> [Given text]
--- begin ---
If you’re intersted in getting a sense of the distribution of the data, you can add in the points to get a bit more of a sense on the distribution.

ggplot(data = abs2016,
aes(x = reorder(State, -MedianPersonalIncome),
y = MedianPersonalIncome,
colour = State)) +
geom_boxplot() +
geom_jitter(alpha = 0.35,
size = 2,
width = 0.3) +
theme_minimal() +
theme(legend.position = "none") +
labs(x = "State")

Education

Bachelor and above
ggplot(data = abs2016,
aes(x = BachelorAbv)) +
geom_density(fill = "salmon",
bw = "SJ",
colour = NA) +
geom_rug(colour = "salmon") +
theme_minimal() +
labs(x = "% of electorate with a Bachelor degree or above") +
xlim(0, 55)

Bachelor by state
ggplot(data = abs2016,
aes(x = reorder(State, -BachelorAbv),
y = BachelorAbv,
colour = State)) +
geom_boxplot() +
theme_minimal() +
labs(x = "State") +
theme(legend.position = "none")

BachelorAbv and income
ggplot(data = abs2016,
aes(x = BachelorAbv,
y = MedianPersonalIncome)) +
geom_point(colour = "steelblue",
alpha = 0.75) +
theme_minimal()

Diploma and Certificate

ggplot(data = abs2016,
aes(x = reorder(State, -DipCert),
y = DipCert,
colour = State)) +
geom_boxplot() +
theme_minimal() +
labs(x = "State") +
theme(legend.position = "none")

Diploma and Certificate and income
ggplot(data = abs2016,
aes(x = DipCert,
y = MedianPersonalIncome)) +
geom_point(colour = "steelblue",
alpha = 0.75) +
theme_minimal()

Comparing income across Bachelor (and above) and Diploma/Certificate
abs2016 %>%
select(DipCert,
BachelorAbv,
MedianPersonalIncome) %>%
gather(key = "Education",
value = "Prop_Educated",
-MedianPersonalIncome) %>%
ggplot(data = ,
aes(x = Prop_Educated,
y = MedianPersonalIncome,
colour = Education)) +
geom_point() +
geom_smooth() +
theme_minimal() +
scale_color_brewer(type = "qual", palette = "Set1")
## geom_smooth() using method = 'loess' and formula 'y ~ x'

Religion

Let’s look at all of the religions

abs2016 %>%
select(Christianity,
Catholic,
Buddhism,
Islam,
Judaism,
NoReligion) %>%
gather(key = "ReligionType",
value = "Percent") %>%
ggplot(data = .,
aes(x = reorder(ReligionType, -Percent),
y = Percent,
colour = ReligionType)) +
geom_boxplot() +
theme_minimal() +
theme(legend.position = "none") +
coord_flip() +
labs(x = "Religion")

Christianity by State
ggplot(data = abs2016,
aes(x = reorder(State, -Christianity),
y = Christianity,
colour = State)) +
geom_boxplot() +
theme_minimal() +
theme(legend.position = "none") +
coord_flip() +
labs(x = "State")
--- end ---
> [Directives]
• A. From the ggplot walkthrough, reproduce the passage word for word, beginning at the words containing "Bachelor and above" and stopping after "xlim(0, 55)".
• B. In the ggplot walkthrough, list every column passed to select() in the code that follows "Let's look at all of the religions".

> [Data excerpt]
--- begin ---
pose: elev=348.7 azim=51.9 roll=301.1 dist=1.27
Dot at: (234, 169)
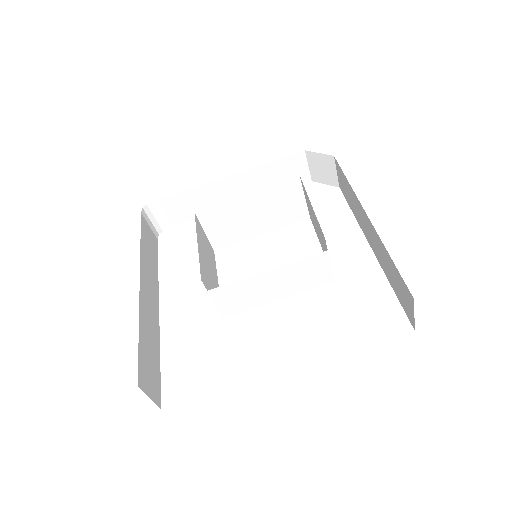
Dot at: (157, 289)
--- end ---
> [Solutions in order]
• A.
Bachelor and above
ggplot(data = abs2016,
aes(x = BachelorAbv)) +
geom_density(fill = "salmon",
bw = "SJ",
colour = NA) +
geom_rug(colour = "salmon") +
theme_minimal() +
labs(x = "% of electorate with a Bachelor degree or above") +
xlim(0, 55)

• B. Christianity, Catholic, Buddhism, Islam, Judaism, NoReligion